Simple way to get index of sorted matrix

Question

I would like to sort an entire matrix and get as a result a vector of indices. In R this can be simply achieved through the command

order("matrix")

In Python the analogous command would be:

np.argsort("matrix", axis=None)

The problem is that while R recognizes the index of a vector also for matrices (i.e. matrix[1] gives a number, not a row), in Python we seem to need always both indeces.

So I had to follow the steps in this question. But I need to change the code, since zip() seems to work correctly only together with list() in Python 3+ (or am I wrong?). The new code would be

import numpy as np    
a = np.array([[1,4,3],[2,8,0]])
n = a.shape[1]
d = list(zip( np.argsort(a, axis=None).__divmod__(n)))
d = list(zip(d[0][0], d[1][0]))

But the R code is so simple! Hence I wonder whether it is not possible to find a similarly simple command in Python. Or whether there is some similarly convenient way of treating a matrix also as a vector.

Answer 1

Your d is

In [362]: d
Out[362]: [(1, 2), (0, 0), (1, 0), (0, 2), (0, 1), (1, 1)]

argsort with None produces the sorted indices for a flattened version of the array:

In [366]: np.argsort(a, axis=None)
Out[366]: array([5, 0, 3, 2, 1, 4], dtype=int32)
In [368]: a.flat[_]           # apply this index to flattened a
Out[368]: array([0, 1, 2, 3, 4, 8])

np.argsort(a.flat) does the same thing. (or use a.ravel() if that makes more sense to you.)

We can unravel the 1d indices:

In [369]: np.unravel_index(Out[366], a.shape)
Out[369]: 
(array([1, 0, 1, 0, 0, 1], dtype=int32),
 array([2, 0, 0, 2, 1, 1], dtype=int32))

This uses the same sort of divmod calculation that you do. It can be used to index a directly:

In [370]: a[_]
Out[370]: array([0, 1, 2, 3, 4, 8])

transpose can turn that tuple of arrays into a 2d array similar to your d:

In [371]: np.transpose(__)
Out[371]: 
array([[1, 2],
       [0, 0],
       [1, 0],
       [0, 2],
       [0, 1],
       [1, 1]], dtype=int32)

(np.argwhere does the same thing with the results of np.where.)

Or in one line

In [375]: np.transpose(np.unravel_index(np.argsort(a, axis=None), a.shape)).tolist()
Out[375]: [[1, 2], [0, 0], [1, 0], [0, 2], [0, 1], [1, 1]]

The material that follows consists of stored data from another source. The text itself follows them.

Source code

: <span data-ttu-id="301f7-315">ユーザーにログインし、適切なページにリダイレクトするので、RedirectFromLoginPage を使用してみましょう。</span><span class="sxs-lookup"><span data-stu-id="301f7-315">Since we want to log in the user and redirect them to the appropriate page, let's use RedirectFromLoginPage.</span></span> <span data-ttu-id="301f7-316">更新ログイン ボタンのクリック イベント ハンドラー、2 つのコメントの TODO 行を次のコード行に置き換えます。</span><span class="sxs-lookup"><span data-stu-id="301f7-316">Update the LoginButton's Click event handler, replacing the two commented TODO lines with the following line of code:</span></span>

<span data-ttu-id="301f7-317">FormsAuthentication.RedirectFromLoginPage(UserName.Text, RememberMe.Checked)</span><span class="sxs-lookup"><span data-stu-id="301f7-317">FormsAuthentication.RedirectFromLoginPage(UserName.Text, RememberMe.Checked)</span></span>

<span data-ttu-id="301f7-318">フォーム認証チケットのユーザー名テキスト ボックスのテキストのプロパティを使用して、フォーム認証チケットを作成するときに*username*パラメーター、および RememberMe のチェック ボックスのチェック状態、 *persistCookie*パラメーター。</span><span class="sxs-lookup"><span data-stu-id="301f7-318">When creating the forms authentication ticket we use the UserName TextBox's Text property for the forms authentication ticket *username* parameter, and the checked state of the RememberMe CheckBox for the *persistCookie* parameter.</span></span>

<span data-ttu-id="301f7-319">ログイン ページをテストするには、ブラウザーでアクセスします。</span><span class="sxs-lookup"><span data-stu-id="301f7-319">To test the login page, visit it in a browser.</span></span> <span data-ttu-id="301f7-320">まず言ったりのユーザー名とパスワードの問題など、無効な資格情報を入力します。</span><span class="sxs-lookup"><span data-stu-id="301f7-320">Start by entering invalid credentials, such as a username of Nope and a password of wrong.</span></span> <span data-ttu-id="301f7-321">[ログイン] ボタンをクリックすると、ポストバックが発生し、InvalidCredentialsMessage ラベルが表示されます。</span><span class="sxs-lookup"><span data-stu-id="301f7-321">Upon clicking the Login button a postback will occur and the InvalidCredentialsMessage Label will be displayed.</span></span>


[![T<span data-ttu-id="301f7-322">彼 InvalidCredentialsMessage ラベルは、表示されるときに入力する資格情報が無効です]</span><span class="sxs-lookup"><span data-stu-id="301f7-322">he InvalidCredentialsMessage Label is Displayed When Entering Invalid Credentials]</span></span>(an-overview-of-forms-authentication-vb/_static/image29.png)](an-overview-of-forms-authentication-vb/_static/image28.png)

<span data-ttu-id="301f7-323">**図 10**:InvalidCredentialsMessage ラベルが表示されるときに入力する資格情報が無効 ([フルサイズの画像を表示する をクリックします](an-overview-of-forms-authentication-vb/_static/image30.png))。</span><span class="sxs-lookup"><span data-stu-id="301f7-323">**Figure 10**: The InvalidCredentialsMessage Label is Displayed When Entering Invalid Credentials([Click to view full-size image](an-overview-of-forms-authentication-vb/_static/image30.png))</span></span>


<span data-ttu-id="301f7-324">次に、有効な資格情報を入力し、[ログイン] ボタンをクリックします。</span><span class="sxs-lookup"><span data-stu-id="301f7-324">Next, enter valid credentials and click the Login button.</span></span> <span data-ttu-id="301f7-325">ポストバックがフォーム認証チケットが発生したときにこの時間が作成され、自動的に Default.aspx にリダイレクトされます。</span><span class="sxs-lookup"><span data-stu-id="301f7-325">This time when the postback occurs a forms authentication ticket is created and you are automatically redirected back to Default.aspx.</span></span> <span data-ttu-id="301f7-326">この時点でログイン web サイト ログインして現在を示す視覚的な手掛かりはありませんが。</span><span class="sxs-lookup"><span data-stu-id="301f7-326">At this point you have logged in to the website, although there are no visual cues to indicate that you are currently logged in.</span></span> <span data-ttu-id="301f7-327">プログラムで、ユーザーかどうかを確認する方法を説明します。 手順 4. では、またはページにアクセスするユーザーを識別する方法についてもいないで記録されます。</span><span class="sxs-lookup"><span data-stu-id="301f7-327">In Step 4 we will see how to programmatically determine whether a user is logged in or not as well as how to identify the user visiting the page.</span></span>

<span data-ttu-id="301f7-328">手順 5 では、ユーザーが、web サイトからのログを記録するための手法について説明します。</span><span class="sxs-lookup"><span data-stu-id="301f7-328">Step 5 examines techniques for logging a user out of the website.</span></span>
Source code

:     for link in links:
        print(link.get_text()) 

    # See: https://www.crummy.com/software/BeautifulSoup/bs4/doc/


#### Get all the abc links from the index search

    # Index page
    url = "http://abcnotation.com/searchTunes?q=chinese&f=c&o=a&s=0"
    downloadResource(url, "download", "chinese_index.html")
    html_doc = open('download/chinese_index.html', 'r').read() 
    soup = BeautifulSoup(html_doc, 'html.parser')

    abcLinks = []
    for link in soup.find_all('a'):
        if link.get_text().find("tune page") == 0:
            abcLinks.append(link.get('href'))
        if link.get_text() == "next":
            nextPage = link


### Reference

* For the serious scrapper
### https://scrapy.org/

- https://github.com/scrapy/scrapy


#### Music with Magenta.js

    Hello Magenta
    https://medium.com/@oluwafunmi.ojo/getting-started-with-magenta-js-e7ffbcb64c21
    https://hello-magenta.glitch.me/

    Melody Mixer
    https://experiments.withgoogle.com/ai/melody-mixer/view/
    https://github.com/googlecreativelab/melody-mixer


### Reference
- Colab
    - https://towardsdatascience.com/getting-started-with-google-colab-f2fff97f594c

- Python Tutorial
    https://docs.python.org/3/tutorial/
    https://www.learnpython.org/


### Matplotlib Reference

Note that is type of list of index pairs cannot be used to index a. Out[369] is the correct form for indexing items in a 2d array. I'm not familiar with R, but it looks like its indexing style may be more like MATLAB.

Answer 2

in Python we seem to need always both indeces

This is not true. You can access the elements of a 2D array (or an N-D array) with a flat index, like the indexes 5, 0, 3, 2, 1, 4 returned by argsort. This can be done by using ravel, which creates a one-dimensional view into your n-dimensional array.

a = np.array([[1, 4, 3], [2, 8, 0]])
ix = np.argsort(a, axis=None)
print(a.ravel()[ix])

This prints [0, 1, 2, 3, 4, 8], the array elements are returned according to the indexes that argsort produced.

This can also be used for writing into the array: for example,

a.ravel()[ix[0]] = 42

replaces the smallest element of the array with 42.

Note that passing axis=None makes argsort implicitly flattened the array before sorting, an equivalent of ravel method.